> [Problem to work on]
Leave the pictures out. Return the rest of the listing below exactly.

> [Available records]
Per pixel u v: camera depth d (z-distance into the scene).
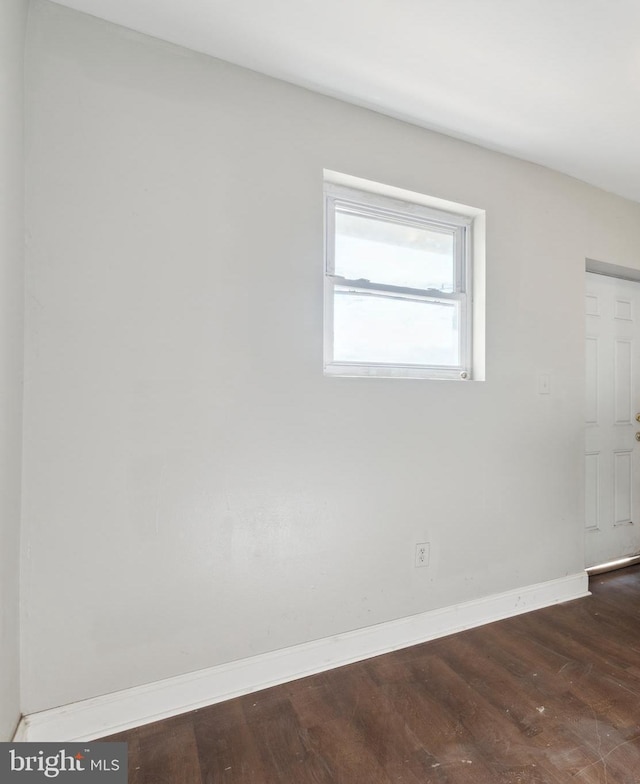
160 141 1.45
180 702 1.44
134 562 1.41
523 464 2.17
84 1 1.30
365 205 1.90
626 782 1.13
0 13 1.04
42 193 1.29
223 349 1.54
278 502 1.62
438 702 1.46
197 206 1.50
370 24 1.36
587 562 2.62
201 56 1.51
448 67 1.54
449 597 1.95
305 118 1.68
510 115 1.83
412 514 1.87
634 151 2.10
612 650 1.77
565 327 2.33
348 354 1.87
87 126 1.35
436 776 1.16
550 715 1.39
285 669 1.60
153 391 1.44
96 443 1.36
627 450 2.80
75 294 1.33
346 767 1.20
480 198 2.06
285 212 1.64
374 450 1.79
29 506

> [Output]
Per pixel u v: camera depth d (z-distance into the scene).
160 141 1.45
180 702 1.44
134 562 1.41
523 464 2.17
84 1 1.30
365 205 1.90
626 782 1.13
0 13 1.04
42 193 1.29
223 349 1.54
278 502 1.62
438 702 1.46
197 206 1.50
370 24 1.36
587 562 2.62
201 56 1.51
448 67 1.54
449 597 1.95
305 118 1.68
510 115 1.83
412 514 1.87
634 151 2.10
612 650 1.77
565 327 2.33
348 354 1.87
87 126 1.35
436 776 1.16
550 715 1.39
285 669 1.60
153 391 1.44
96 443 1.36
627 450 2.80
75 294 1.33
346 767 1.20
480 198 2.06
285 212 1.64
374 450 1.79
29 506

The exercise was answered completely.